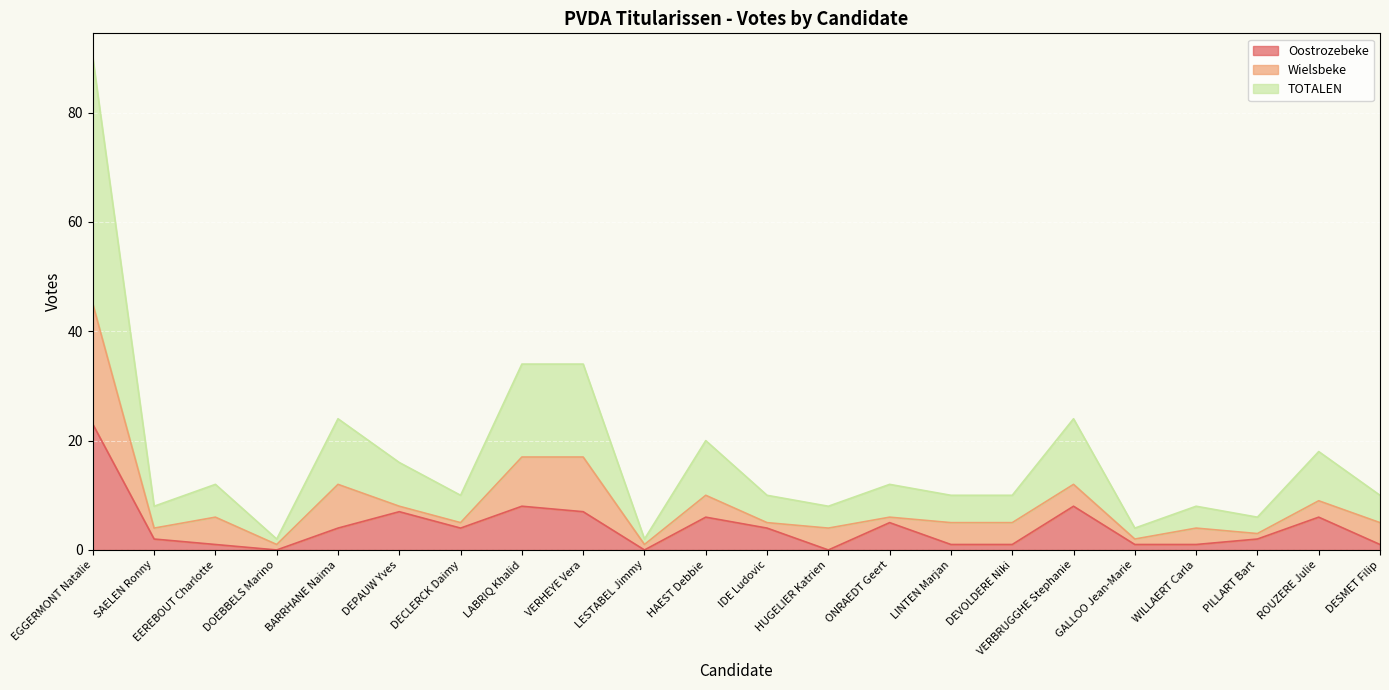

Which category has the highest value in the Oostrozebeke series?

EGGERMONT Natalie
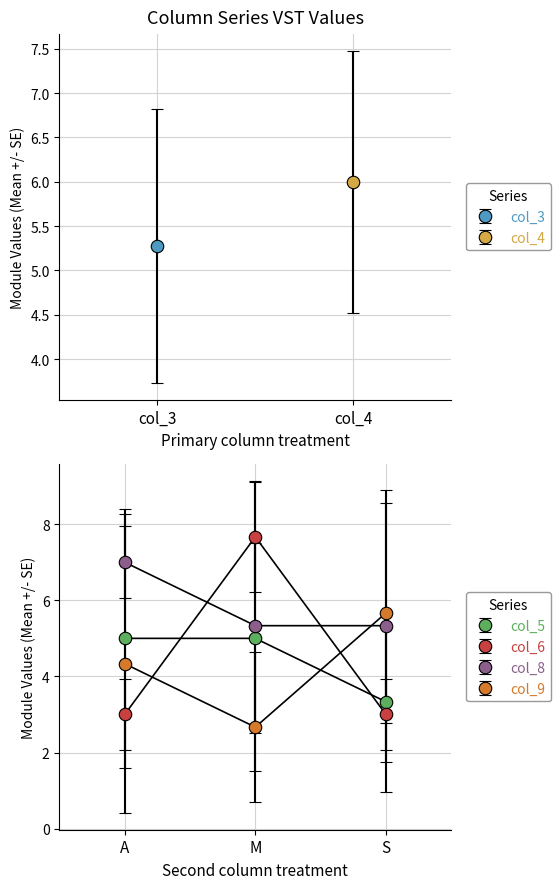

At which label does col_8 reach its peak?

A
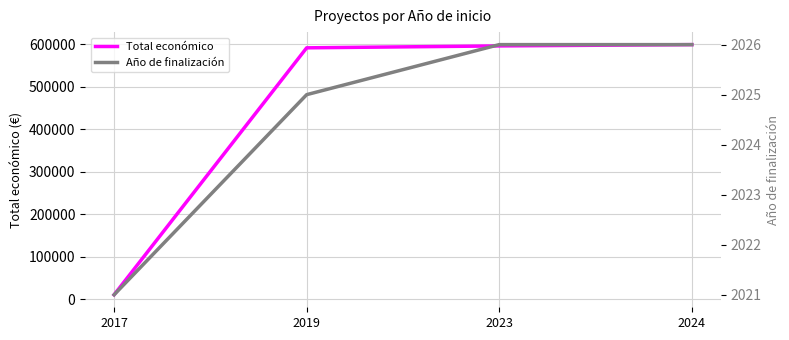

List the labels in order of Año de finalización value, largest first.

2023, 2024, 2019, 2017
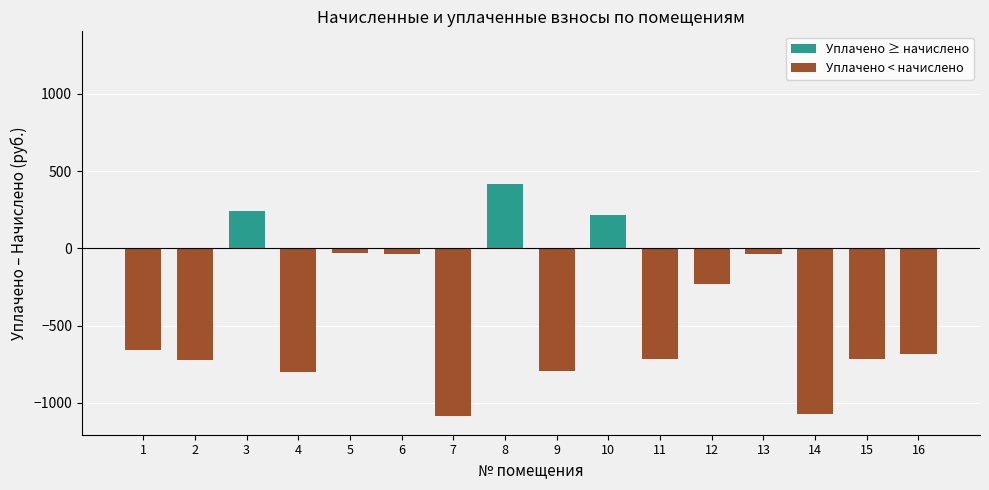

Is it true that разница (уплачено - начислено) equals -938.3 at 1?

False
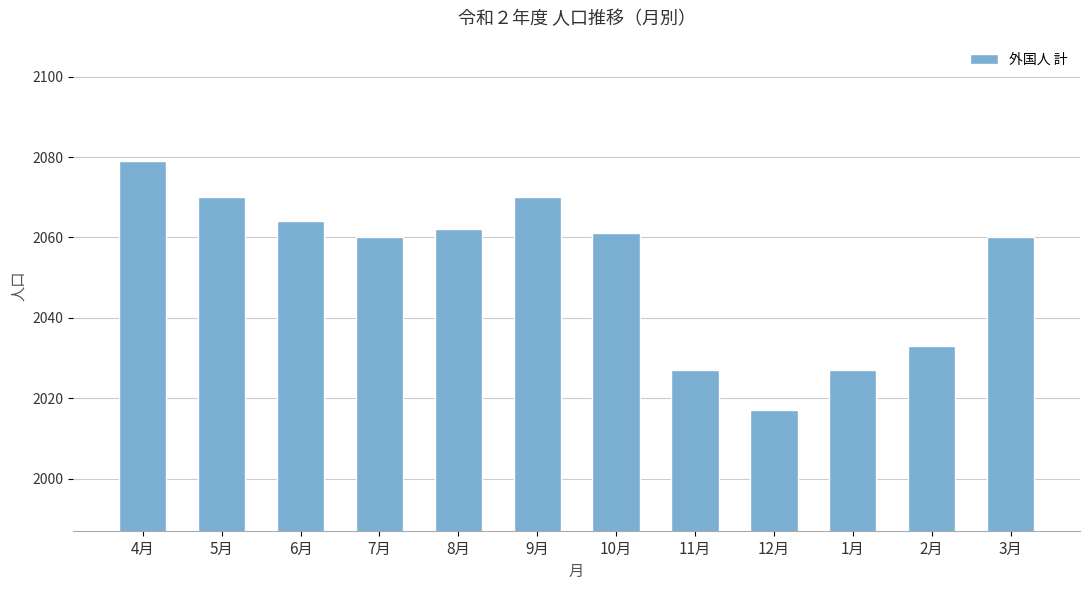

Does the chart contain stacked bars?

No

______

_Instructions for the task_
Put every line of the records above into a Markdown table with two columns, Row and Line, numbering the rows and leaving out blank lines. Don't include the pictures.

_Your response_
| Row | Line |
|---|---|
| 1 | Which category has the highest value in the Oostrozebeke series? |
| 2 | EGGERMONT Natalie |
| 3 | At which label does col_8 reach its peak? |
| 4 | A |
| 5 | List the labels in order of Año de finalización value, largest first. |
| 6 | 2023, 2024, 2019, 2017 |
| 7 | Is it true that разница (уплачено - начислено) equals -938.3 at 1? |
| 8 | False |
| 9 | Does the chart contain stacked bars? |
| 10 | No |